Combine multiple tokenizers in Solr

I’m trying to combine LetterTokenizerFactory with WhitespaceTokenizerFactory and not able to find how to do it without copying content using copyField.

Let me describe my idea:

  • I have two entries in text, e.g. H&M and Hewlett-Packard
  • User should be able to find H&M entering h&m – I use WhitespaceTokenizerFactory for this purpose, no need to split tokens on special chars
  • User should be able to find Hewlett-Packard entering ‘packard’ – LetterTokenizerFactory serves this case, tokens are splitted on special characters
  • Now I want to combine both this tokenizers

How can I achieve it without declaring 2 different types with different tokenizer factories and then copying value to field with second type?

You can use the WhitespaceTokenizerFactory as the main tokenizer, and then add the WordDelimiterGraphFilter to split your tokens further up into smaller tokens.

From the example for the WordDelimiterGraphFilter (previously named WordDelimiterFilter, but that’s deprecated now – so the name will depend on which Solr version you’re using):

Non-alphanumeric characters (discarded): “hot-spot” -> “hot”, “spot”

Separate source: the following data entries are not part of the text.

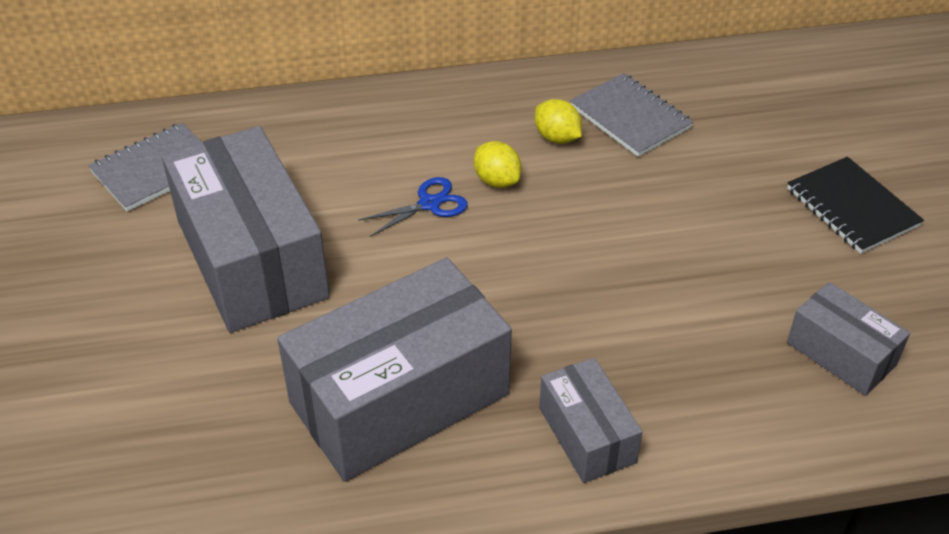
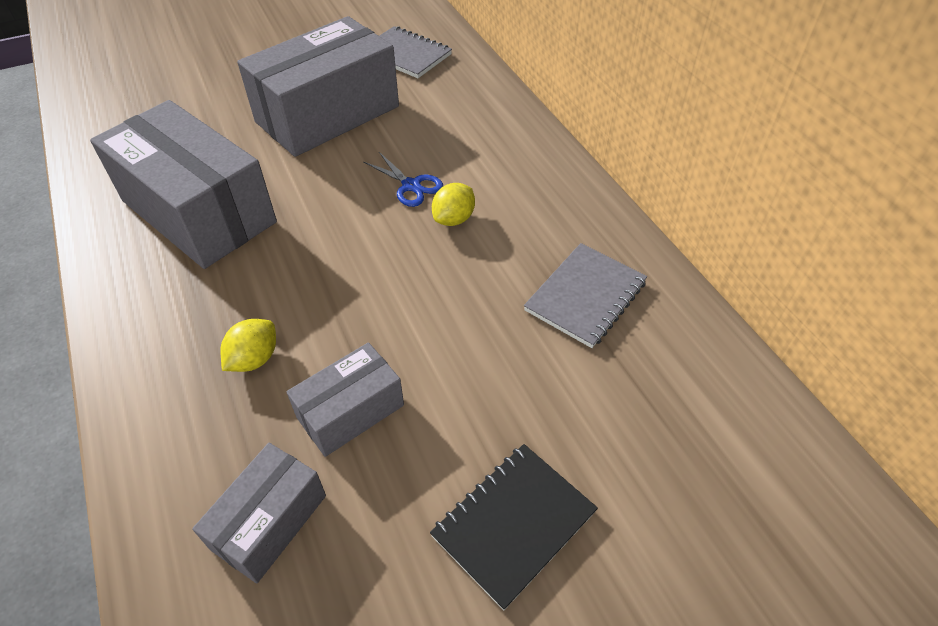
camera: 75 degrees right, 5 degrees up
(557, 138) = (529, 247): yellow lemon -> yellow lemon (254, 359)
(586, 435) = (161, 324): grey box -> grey box (350, 411)

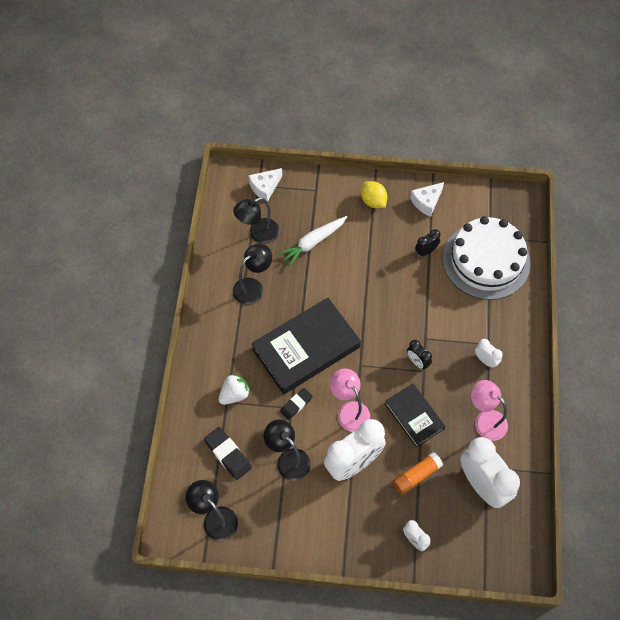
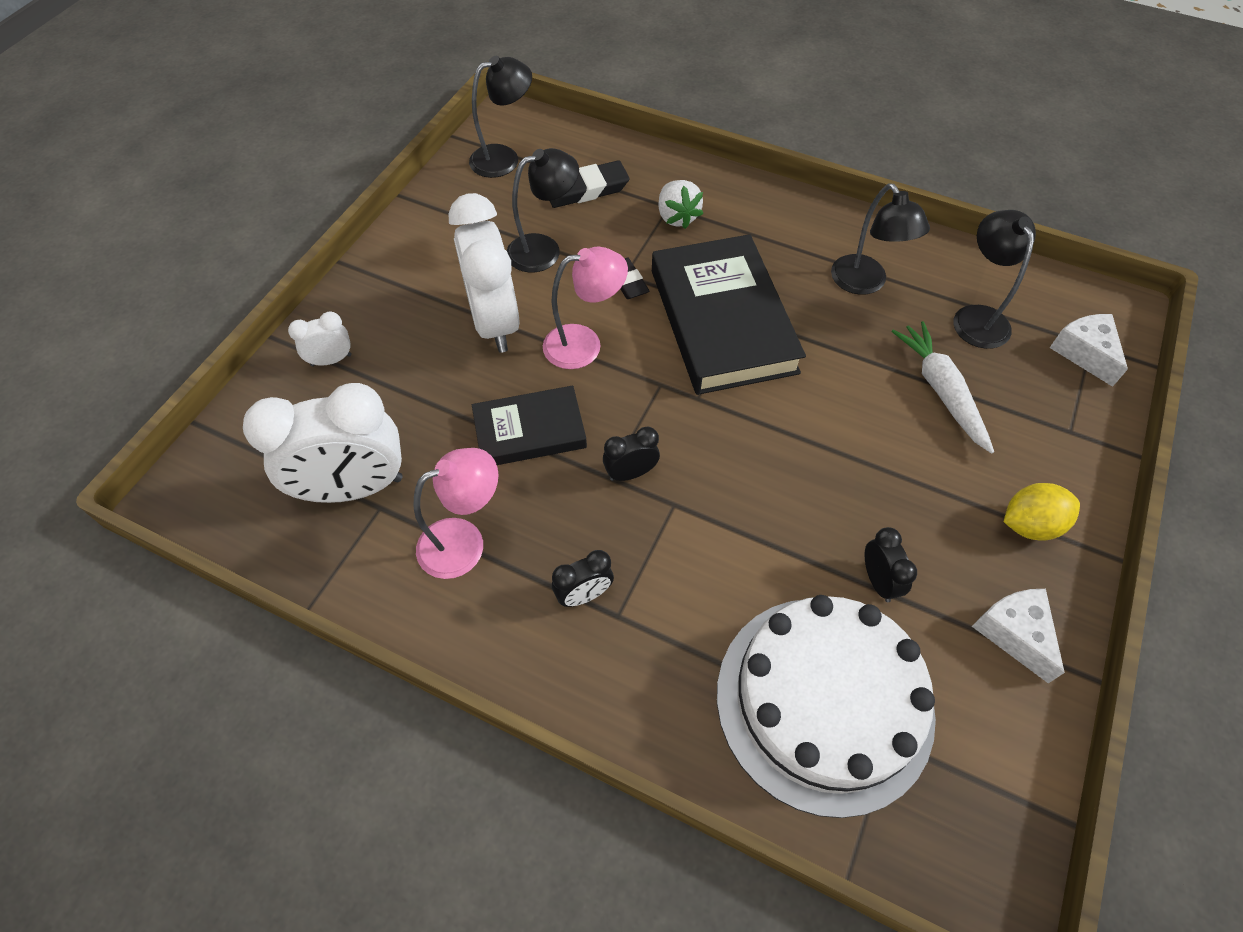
camera: 110 degrees right, 5 degrees down
(416, 475) = (427, 397): orange glue stick -> none
(485, 360) = (584, 595): white clock -> black clock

That would allow packard to match hewlett. Be advised that this will also allow ‘m’ to match h&m, since you’re splitting on non-alphanumeric characters. You can either use the protected setting for the filter to specify a list of words that should not be touched, or even better, if you want everything with & to remain untouched, use the types parameter to redefine what type & should be considered as.